Set exercise:
Pull out every line of the entries below that contains the word "results", copying each one in full.

Recorded data

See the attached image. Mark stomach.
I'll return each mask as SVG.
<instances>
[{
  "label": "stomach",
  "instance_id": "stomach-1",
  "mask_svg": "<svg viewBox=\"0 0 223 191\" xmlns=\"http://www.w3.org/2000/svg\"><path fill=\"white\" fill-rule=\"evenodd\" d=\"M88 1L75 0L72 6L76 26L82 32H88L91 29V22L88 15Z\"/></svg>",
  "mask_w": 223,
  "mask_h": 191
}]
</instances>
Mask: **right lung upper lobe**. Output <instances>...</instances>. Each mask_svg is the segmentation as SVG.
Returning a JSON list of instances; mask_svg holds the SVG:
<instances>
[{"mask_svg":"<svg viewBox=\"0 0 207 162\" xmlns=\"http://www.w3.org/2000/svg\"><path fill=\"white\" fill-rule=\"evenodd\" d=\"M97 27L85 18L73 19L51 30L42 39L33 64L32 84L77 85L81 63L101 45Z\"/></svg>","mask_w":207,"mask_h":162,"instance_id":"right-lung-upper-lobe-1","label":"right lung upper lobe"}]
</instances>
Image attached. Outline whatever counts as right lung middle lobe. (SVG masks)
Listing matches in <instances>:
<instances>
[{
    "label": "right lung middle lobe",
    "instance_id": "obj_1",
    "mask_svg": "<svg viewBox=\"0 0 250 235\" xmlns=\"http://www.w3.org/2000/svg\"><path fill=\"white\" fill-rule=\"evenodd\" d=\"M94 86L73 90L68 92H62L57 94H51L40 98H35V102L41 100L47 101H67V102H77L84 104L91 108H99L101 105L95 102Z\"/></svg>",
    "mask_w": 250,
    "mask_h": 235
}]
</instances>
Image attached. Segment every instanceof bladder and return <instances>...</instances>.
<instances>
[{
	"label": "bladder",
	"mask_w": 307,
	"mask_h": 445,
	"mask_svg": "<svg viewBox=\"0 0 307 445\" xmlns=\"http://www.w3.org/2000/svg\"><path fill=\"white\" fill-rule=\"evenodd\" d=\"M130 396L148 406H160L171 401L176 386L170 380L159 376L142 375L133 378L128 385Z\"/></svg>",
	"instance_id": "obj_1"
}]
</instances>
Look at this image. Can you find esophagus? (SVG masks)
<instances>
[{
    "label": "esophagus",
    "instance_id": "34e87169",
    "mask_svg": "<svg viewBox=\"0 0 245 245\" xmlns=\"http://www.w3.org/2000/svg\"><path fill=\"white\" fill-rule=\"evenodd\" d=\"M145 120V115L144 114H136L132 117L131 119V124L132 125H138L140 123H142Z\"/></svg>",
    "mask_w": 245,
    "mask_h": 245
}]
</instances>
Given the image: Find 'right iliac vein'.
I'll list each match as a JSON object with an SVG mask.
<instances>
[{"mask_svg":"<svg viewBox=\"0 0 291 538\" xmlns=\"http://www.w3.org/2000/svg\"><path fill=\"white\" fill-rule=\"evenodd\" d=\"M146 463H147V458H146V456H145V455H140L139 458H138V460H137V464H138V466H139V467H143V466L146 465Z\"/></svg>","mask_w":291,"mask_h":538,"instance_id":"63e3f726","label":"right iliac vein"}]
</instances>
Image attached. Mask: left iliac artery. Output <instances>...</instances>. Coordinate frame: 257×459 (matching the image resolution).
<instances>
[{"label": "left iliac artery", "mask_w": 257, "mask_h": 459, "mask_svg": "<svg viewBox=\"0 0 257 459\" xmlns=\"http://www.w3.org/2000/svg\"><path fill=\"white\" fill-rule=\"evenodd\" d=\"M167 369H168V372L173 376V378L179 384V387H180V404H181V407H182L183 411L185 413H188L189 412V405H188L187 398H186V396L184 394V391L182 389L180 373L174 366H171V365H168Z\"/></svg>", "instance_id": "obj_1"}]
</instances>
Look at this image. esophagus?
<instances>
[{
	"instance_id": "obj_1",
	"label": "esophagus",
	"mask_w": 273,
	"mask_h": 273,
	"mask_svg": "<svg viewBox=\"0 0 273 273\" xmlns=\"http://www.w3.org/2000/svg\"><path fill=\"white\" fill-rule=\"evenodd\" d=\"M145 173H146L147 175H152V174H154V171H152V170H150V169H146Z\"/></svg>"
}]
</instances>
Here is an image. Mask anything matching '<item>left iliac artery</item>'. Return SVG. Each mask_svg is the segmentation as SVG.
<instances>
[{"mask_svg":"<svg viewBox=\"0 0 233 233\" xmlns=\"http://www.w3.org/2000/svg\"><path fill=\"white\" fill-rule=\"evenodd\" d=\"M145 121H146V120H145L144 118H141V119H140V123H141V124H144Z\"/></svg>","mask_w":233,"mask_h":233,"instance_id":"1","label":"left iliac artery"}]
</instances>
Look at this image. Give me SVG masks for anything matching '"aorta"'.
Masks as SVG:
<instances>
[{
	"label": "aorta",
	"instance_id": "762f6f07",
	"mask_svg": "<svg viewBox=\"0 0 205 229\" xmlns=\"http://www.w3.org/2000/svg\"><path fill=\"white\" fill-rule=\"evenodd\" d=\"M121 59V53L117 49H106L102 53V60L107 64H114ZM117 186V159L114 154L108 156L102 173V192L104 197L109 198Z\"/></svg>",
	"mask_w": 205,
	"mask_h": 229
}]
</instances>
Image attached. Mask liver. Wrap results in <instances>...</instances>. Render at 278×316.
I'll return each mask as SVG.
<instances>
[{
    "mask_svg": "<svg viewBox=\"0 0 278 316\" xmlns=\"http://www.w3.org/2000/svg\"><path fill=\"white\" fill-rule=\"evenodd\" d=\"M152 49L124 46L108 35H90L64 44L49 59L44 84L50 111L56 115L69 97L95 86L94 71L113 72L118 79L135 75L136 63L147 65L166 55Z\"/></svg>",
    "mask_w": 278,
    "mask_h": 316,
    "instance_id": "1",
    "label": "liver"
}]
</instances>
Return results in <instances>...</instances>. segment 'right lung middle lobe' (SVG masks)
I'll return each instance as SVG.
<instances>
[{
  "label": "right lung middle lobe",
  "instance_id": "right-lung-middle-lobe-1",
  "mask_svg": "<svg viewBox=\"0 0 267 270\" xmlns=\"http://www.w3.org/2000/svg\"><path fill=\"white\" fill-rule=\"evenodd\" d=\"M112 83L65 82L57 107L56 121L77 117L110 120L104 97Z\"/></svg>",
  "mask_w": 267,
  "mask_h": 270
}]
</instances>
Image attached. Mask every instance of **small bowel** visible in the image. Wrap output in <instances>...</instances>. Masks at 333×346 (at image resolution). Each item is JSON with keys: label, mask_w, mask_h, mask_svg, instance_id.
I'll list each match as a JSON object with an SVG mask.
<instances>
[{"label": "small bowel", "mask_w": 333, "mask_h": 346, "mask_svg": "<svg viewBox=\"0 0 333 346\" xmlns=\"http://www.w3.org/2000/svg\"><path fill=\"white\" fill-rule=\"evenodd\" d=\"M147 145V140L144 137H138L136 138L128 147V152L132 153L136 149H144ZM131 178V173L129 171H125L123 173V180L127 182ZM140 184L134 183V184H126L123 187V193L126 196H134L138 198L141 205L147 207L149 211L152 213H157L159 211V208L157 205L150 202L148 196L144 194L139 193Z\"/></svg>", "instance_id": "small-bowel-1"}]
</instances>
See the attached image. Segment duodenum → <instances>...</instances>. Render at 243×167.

Written response:
Image attached. Mask liver. Wrap results in <instances>...</instances>. Render at 278×316.
Return results in <instances>...</instances>. segment 'right lung middle lobe' (SVG masks)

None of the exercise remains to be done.